──────── Information provided ────────

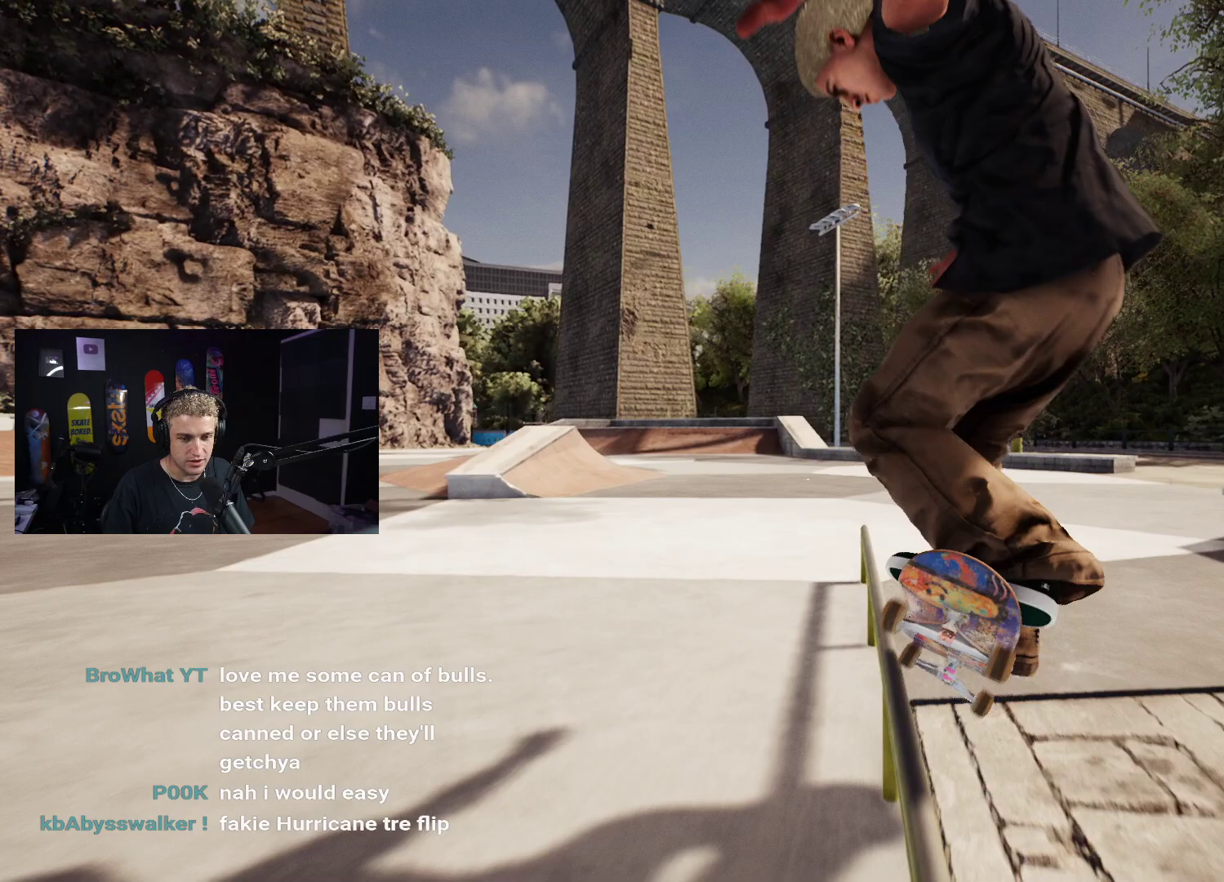
{"buttons": ["DPAD_UP"], "left_stick": "center", "right_stick": "center", "events": [[200, "right_stick", "center"], [250, "DPAD_UP", "down"]]}
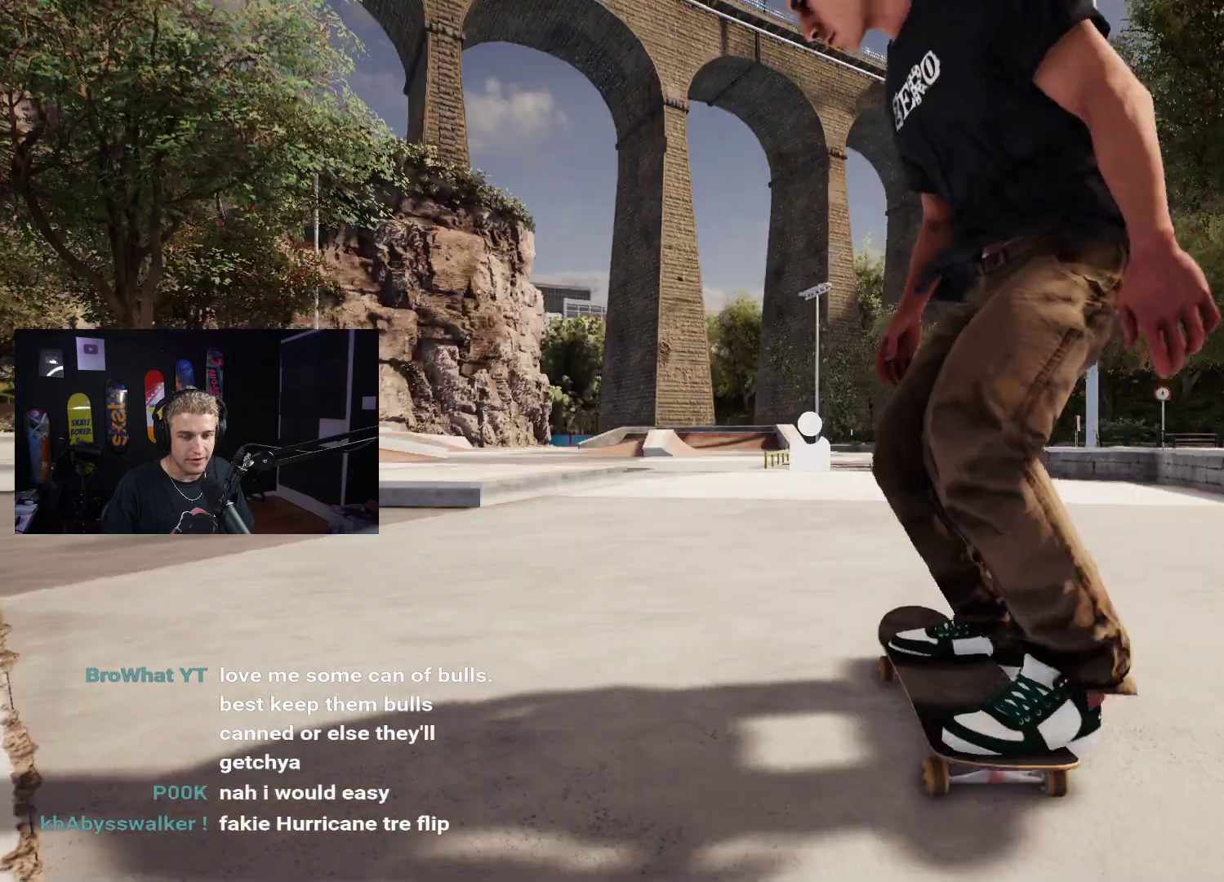
{"buttons": ["X"], "left_stick": "center", "right_stick": "center", "events": [[67, "DPAD_UP", "up"], [200, "X", "down"]]}
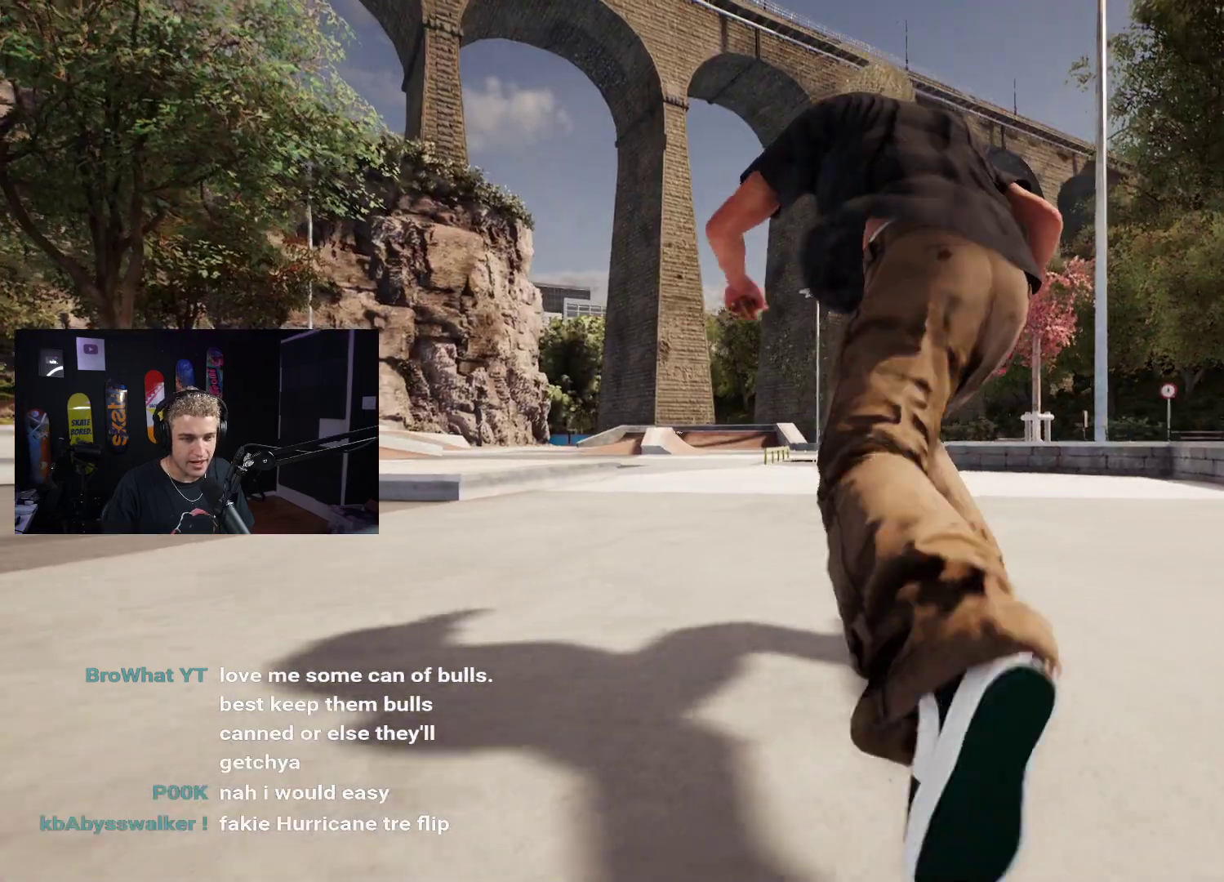
{"buttons": ["X"], "left_stick": "center", "right_stick": "center", "events": []}
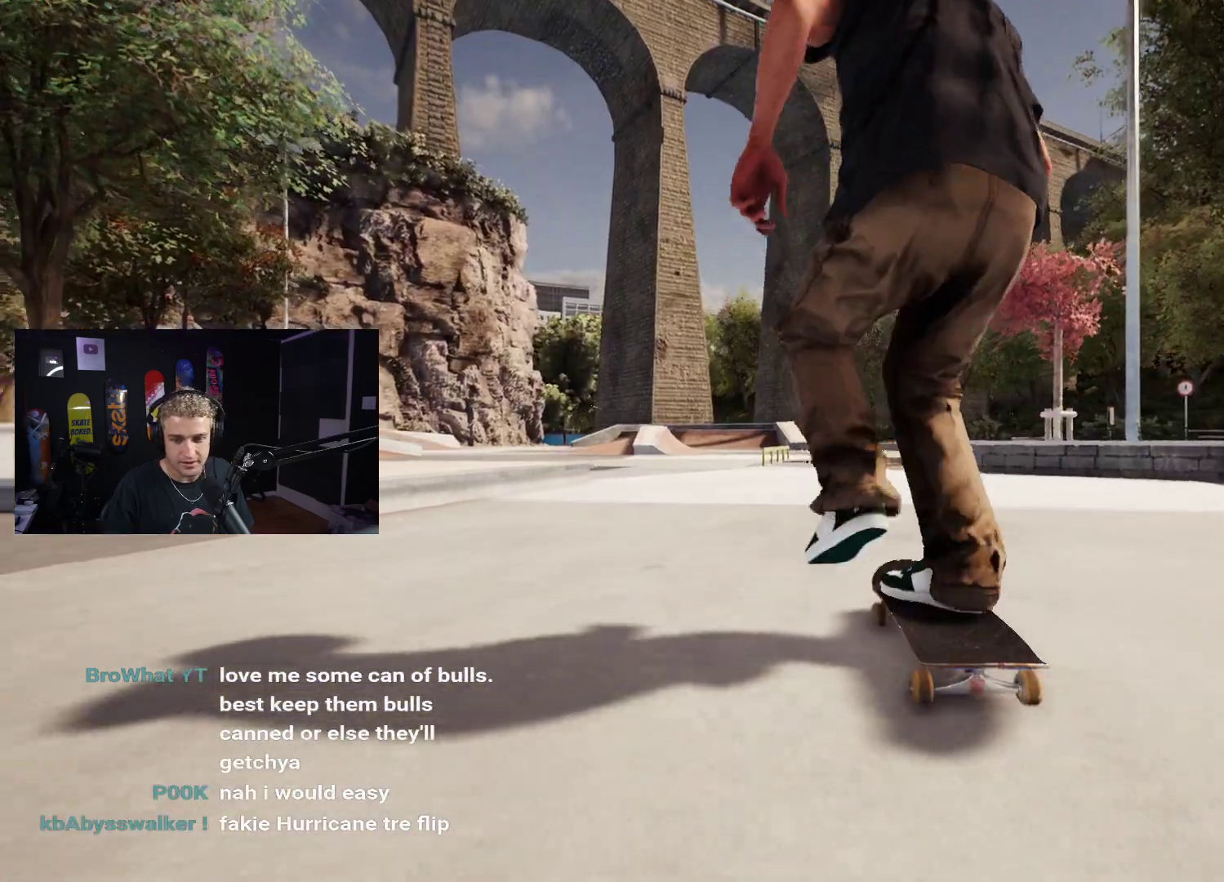
{"buttons": [], "left_stick": "center", "right_stick": "center", "events": [[333, "X", "up"], [383, "L2", "down"], [483, "L2", "up"]]}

────────

Activity: Write out the data above in full and exactly, but without the pictures.

Result of this task:
{"buttons": ["DPAD_UP"], "left_stick": "center", "right_stick": "center", "events": [[200, "right_stick", "center"], [250, "DPAD_UP", "down"]]}
{"buttons": ["X"], "left_stick": "center", "right_stick": "center", "events": [[67, "DPAD_UP", "up"], [200, "X", "down"]]}
{"buttons": ["X"], "left_stick": "center", "right_stick": "center", "events": []}
{"buttons": [], "left_stick": "center", "right_stick": "center", "events": [[333, "X", "up"], [383, "L2", "down"], [483, "L2", "up"]]}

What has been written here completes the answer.